PROBLEMA A RESOLVER
Reescribe el fragmento del texto sobre Alan García que empieza en "Nace en 1949." y termina en "medias y populares.", sustituyendo "prisión" por "cárcel".

TEXTO PROPORCIONADO
Hugo Neira

Alan: breve historia de encuentros y desencuentros

La amistad entre Alan García y Hugo Neira

Alan: breve historia de encuentros y desencuentros
Hugo Neira
21 de abril del 2019

 

Nace en 1949. Limeño e hijo de García Ronceros y Nytha Pérez, ambos apristas. El padre, secretario de organización en los lamentables años del dictador Odría, conoce la prisión por el solo hecho de ser militante. El partido organizaba campamentos juveniles en la orilla del Rímac, y una vez de niño, conoce al Jefe, «un vasco antiguo, blanco y con barba, una enorme cabeza, para mí, sinónimo de maciza inteligencia» (AG). Pese a todo, estudia secundaria en la Unidad Escolar José María Eguren. El amigo del que hablamos, hacía algo parecido, en el Melitón Carvajal. Lo educaban sus abuelas italo-arequipeñas en el bronco y plebeyo barrio de Lince. No se conocían, pero provenían de las mismas capas medias y populares.

¿Cómo se conocieron? El amigo algo mayor, con doce años de diferencia, y fue el azar, la pasión por el Perú y un amigo intermediario, lo que hace que se aproximen. Ocurre en octubre de 1982. Alan elegido Secretario General del PAP, luego diputado, publica un libro, El futuro diferente, la tarea del APRA. Leído por Carlos Franco, a la cabeza de Socialismo y Participación. Se le ocurre enviárselo al amigo que había estado en el equipo de Carlos Delgado, en el Sinamos de Velasco, y que en los ochenta, autoexiliado en Europa, iniciaba una carrera universitaria. Anteriormente, el amigo había dirigido un diario de los expropiados por el régimen militar, que sirvió de vocero de unas de las corrientes del velasquismo —hubo diversas corrientes—, de tono distinto a los marxistas procubanos de Expreso. El amigo había visto cómo las turbas, en el 5 de abril de 1975, saquearon el Centro Cívico y los diarios Ojo y Correo. Ese amigo salvó una de las dos impresoras y logró, posteriormente, seguir editando el diario y llamar a dos columnistas a que encarnaban el antivelasquismo: el humorista Sofocleto, y el revolucionario Ricardo Letts.

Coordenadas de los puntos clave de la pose
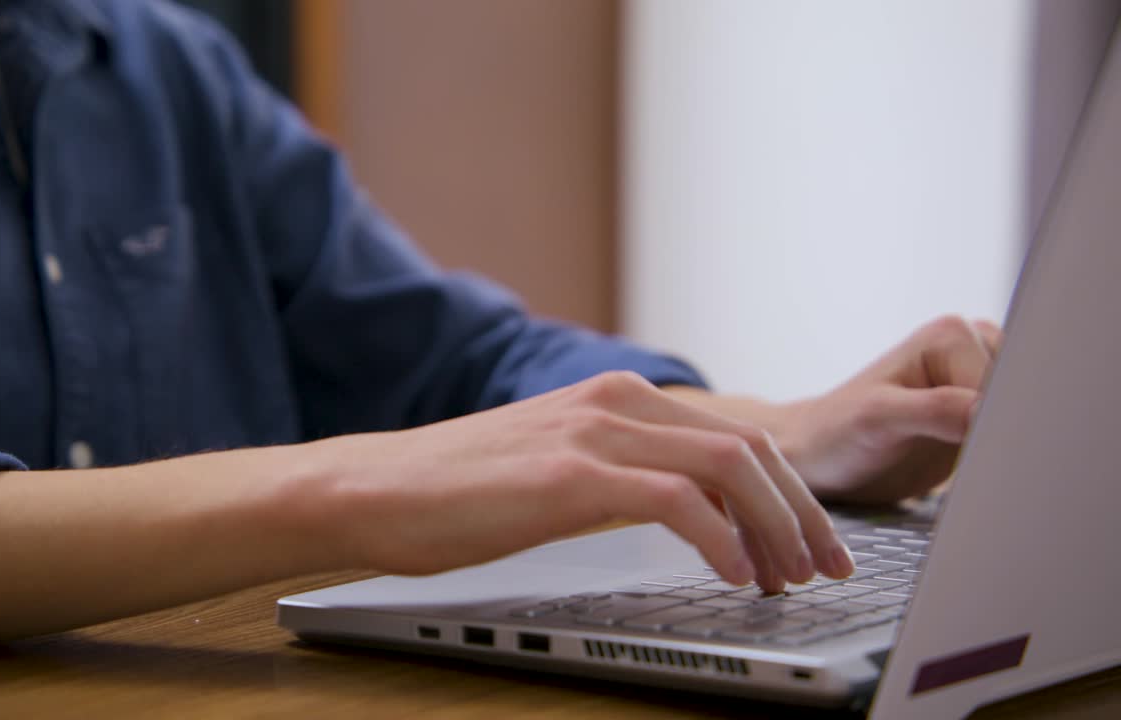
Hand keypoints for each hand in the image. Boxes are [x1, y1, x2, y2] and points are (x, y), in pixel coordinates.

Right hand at [290, 371, 854, 590]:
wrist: (374, 489)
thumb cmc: (457, 491)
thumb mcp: (558, 467)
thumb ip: (621, 470)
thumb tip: (685, 508)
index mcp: (617, 398)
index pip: (736, 435)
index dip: (789, 491)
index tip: (811, 542)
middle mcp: (615, 402)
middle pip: (751, 445)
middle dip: (802, 511)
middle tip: (826, 566)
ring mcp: (593, 433)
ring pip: (728, 465)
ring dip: (776, 526)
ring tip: (790, 579)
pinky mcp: (569, 476)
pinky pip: (676, 500)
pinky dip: (721, 538)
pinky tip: (735, 576)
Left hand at [775, 316, 1001, 503]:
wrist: (816, 456)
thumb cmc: (834, 434)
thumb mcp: (878, 420)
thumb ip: (935, 411)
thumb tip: (988, 413)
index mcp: (952, 334)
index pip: (1007, 387)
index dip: (998, 427)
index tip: (971, 454)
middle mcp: (973, 348)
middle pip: (1021, 401)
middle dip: (1001, 438)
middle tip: (960, 463)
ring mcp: (980, 381)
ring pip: (1022, 420)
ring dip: (1003, 449)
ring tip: (957, 466)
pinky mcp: (982, 415)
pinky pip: (1013, 436)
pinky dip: (1002, 458)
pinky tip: (967, 471)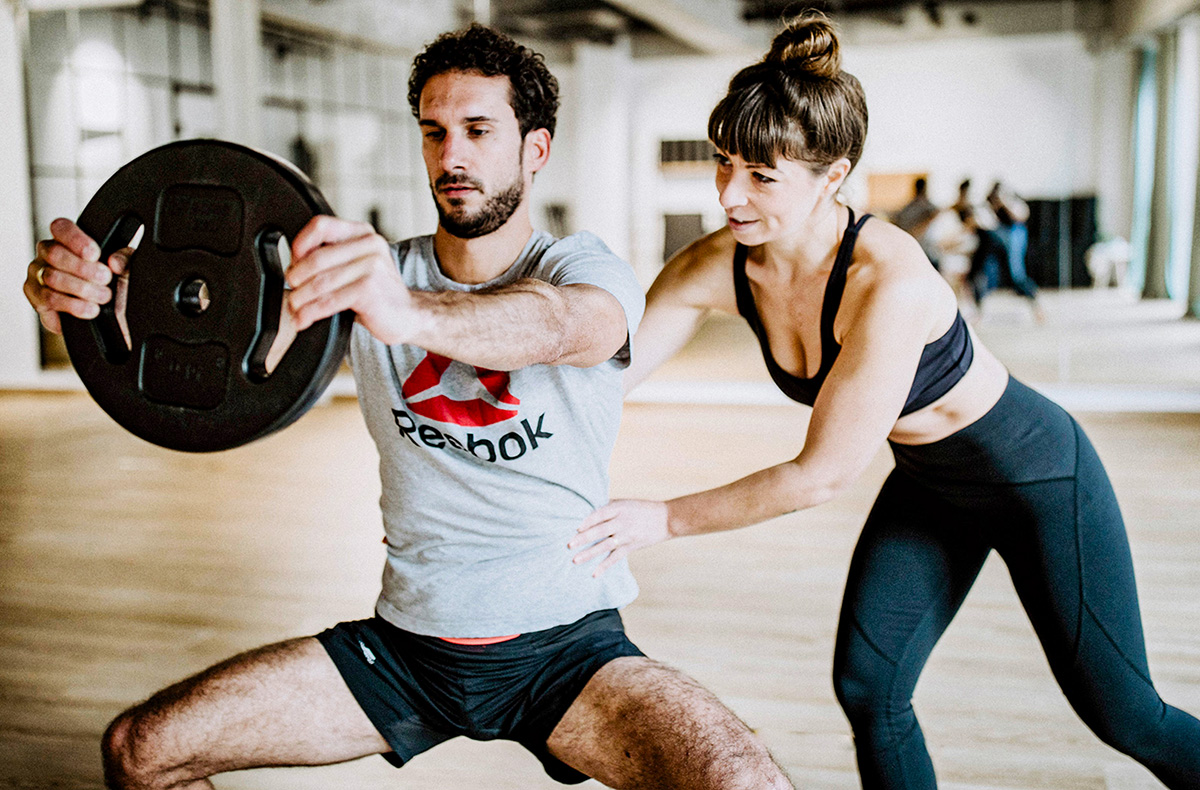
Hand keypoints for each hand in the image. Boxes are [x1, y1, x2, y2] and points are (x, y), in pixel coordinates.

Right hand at [24, 217, 129, 337]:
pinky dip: (73, 305)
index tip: (95, 254)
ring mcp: (38, 276)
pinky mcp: (37, 299)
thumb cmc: (115, 288)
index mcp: (67, 241)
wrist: (112, 320)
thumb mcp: (126, 271)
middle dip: (83, 268)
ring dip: (81, 288)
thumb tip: (115, 261)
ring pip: (51, 277)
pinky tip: (90, 309)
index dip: (76, 239)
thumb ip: (125, 259)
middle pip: (54, 253)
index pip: (61, 228)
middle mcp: (48, 256)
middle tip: (106, 279)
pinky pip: (48, 299)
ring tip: (103, 297)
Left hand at [286, 216, 413, 343]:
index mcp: (363, 233)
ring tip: (294, 308)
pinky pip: (329, 301)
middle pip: (317, 257)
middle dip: (296, 278)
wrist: (407, 315)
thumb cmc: (378, 293)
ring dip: (300, 298)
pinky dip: (311, 312)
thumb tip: (293, 264)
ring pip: (321, 282)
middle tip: (292, 291)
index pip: (321, 226)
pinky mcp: (369, 289)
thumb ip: (332, 257)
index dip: (300, 244)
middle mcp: (369, 245)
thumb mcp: (357, 265)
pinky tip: (305, 319)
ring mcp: (371, 266)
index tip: (293, 263)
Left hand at [569, 499, 670, 577]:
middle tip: (568, 545)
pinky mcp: (631, 546)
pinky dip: (605, 566)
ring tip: (575, 560)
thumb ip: (608, 507)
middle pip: (600, 530)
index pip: (599, 514)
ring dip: (589, 553)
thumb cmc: (642, 509)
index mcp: (619, 508)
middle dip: (583, 538)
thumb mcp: (625, 503)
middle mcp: (622, 522)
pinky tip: (594, 574)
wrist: (666, 519)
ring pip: (605, 545)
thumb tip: (587, 510)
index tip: (574, 528)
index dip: (587, 521)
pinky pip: (616, 558)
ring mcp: (627, 535)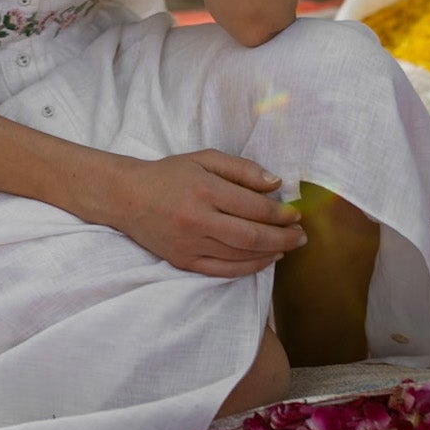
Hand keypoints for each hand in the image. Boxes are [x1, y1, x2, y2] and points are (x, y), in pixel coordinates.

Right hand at [103, 150, 305, 276]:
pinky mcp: (184, 262)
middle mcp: (198, 220)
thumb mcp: (204, 158)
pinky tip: (264, 259)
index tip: (296, 213)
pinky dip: (249, 267)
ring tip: (287, 247)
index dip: (281, 213)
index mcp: (205, 190)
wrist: (127, 197)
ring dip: (271, 253)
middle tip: (301, 235)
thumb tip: (276, 183)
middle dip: (284, 237)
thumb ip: (241, 169)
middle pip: (253, 236)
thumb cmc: (169, 174)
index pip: (255, 207)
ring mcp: (191, 245)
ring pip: (242, 256)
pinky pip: (224, 271)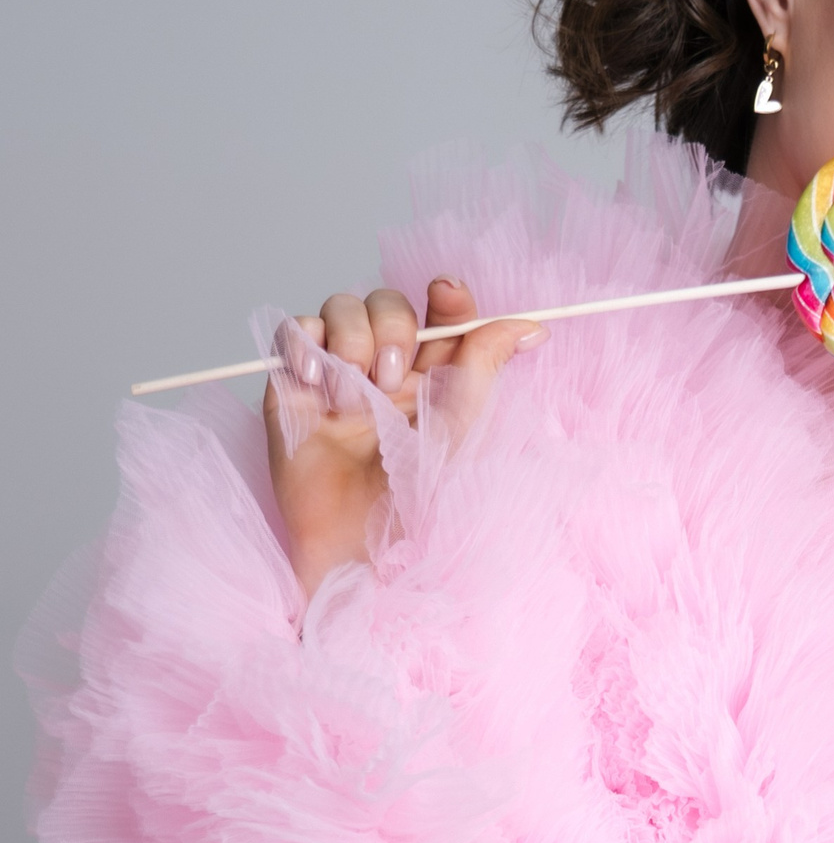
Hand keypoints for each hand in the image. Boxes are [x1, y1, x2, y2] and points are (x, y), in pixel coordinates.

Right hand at [264, 278, 544, 598]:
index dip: (445, 297)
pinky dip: (305, 343)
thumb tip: (532, 326)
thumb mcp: (462, 425)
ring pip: (339, 308)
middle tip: (393, 376)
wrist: (362, 547)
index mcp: (433, 379)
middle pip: (385, 302)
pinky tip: (319, 383)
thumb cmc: (420, 501)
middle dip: (393, 325)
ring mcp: (337, 378)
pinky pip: (292, 332)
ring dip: (350, 337)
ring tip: (354, 392)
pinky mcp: (292, 389)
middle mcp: (385, 373)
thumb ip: (486, 365)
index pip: (438, 313)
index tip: (448, 295)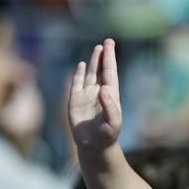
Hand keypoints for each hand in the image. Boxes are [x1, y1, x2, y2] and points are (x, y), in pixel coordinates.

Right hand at [68, 39, 121, 153]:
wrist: (94, 146)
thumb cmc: (107, 135)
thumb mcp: (113, 122)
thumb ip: (110, 106)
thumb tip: (104, 88)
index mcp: (110, 96)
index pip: (110, 73)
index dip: (110, 59)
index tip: (110, 45)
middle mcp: (99, 92)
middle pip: (102, 70)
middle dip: (104, 56)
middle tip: (107, 42)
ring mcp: (87, 96)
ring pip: (90, 74)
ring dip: (93, 62)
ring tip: (98, 48)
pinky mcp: (75, 101)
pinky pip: (76, 84)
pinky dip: (78, 74)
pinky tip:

RESPUESTA DEL EJERCICIO
Nace en 1949. Limeño e hijo de García Ronceros y Nytha Pérez, ambos apristas. El padre, secretario de organización en los lamentables años del dictador Odría, conoce la cárcel por el solo hecho de ser militante. El partido organizaba campamentos juveniles en la orilla del Rímac, y una vez de niño, conoce al Jefe, «un vasco antiguo, blanco y con barba, una enorme cabeza, para mí, sinónimo de maciza inteligencia» (AG). Pese a todo, estudia secundaria en la Unidad Escolar José María Eguren. El amigo del que hablamos, hacía algo parecido, en el Melitón Carvajal. Lo educaban sus abuelas italo-arequipeñas en el bronco y plebeyo barrio de Lince. No se conocían, pero provenían de las mismas capas medias y populares.